In part I of the Shaker Lap Desk project, I focused on constructing the carcase and using the proper wood species for cross grain gluing of the bottom to the frame. Now in part II, lets switch focus and concentrate on the desk’s delicate inkwell drawer.
A Digital Inkwell Drawer
Now for the fun part: the tiny inkwell drawer. With a front that’s only 3/8-in. thick and sides made from 1/4-in. stock, the drawer’s small scale makes for a challenging joinery exercise. The smallest chisel in your arsenal—an 1/8-in. or 3/16-in. one will work well—and a good set of eyes will be required for these smallest of dovetails. Despite its delicate proportions, this drawer is anything but weak. While the left side measures in at only 3-7/8 in. long, the right side is about 9-1/8 in. long and acts as a full-length glide. The actual stop is made from a small scrap of maple, 5/16 in. thick by 1-1/4 in. long by 5/8 in. high. A single brass screw holds it in place. The full-length glide, coupled with a hardwood stop block, makes for a drawer that functions flawlessly, feels firm, yet appears delicate.
The tiny drawer features half blind dovetails on the front, a full dovetail on the rear-left side, and a simple rabbet on the rear right. Built of maple, the drawer stop is held in place with a single brass screw.
The drawer front is attached to the sides using half-blind dovetails. On the back end of the drawer, the joinery changes a bit. The left rear corner is joined using dovetails but the right side is rabbeted and fits into a dado cut into the mating side. Behind the dado, I cut a 3/8-in. stopped slot that extends to about 3/4 in. from the end. Cut the slot at the router table and square the ends with a chisel.
Built from 1/4-in. stock, the drawer bottom fits into a 1/8-in. sawkerf cut along the inside of the two sides and the drawer front, while the back is trimmed to fit just above the sawkerf. Be sure to take that 1/8-in. sawkerf into account when cutting your drawer bottom to size. Once it’s slid into place, a small brad pins it in place on the back side of the drawer.

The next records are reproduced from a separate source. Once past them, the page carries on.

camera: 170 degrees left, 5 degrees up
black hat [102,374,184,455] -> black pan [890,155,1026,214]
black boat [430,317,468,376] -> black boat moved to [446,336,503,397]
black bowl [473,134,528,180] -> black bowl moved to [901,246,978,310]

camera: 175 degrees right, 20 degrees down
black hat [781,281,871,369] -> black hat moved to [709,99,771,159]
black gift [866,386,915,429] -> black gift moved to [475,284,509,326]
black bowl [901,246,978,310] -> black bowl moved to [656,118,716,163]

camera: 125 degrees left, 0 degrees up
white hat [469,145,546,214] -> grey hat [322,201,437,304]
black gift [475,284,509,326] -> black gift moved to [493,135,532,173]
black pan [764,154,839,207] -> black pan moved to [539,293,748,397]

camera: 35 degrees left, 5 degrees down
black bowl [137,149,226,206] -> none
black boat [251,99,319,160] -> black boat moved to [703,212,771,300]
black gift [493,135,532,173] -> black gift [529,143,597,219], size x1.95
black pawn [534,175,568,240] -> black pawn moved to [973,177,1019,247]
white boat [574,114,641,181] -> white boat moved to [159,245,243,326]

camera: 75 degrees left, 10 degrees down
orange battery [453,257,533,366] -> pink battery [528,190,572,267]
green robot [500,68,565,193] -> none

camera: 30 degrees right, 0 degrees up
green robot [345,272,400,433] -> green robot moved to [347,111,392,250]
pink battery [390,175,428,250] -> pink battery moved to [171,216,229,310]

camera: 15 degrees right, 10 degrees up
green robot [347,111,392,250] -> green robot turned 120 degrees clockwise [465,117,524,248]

The drawer stop rides within a simple groove cut into the longer drawer side at the router table.
Dovetailing the drawer will require a steady hand, sharp eyesight, and the smallest chisels in your arsenal.
A Flush Fit Depends on the Stop
A perfectly flush drawer will depend largely on how accurately you install the small hardwood stop block. Begin by test-fitting the drawer, making sure that the drawer is flush on the outside as well as with the divider in the back. Now position the stop in the groove, flush with the drawer back, and drill and screw it into place. Once you’ve installed the stop, pull the drawer open to verify that it extends fully. If not, make the slot a bit longer to allow for full extension. Be sure your drawer front sits perfectly flush, sanding it to a perfect fit.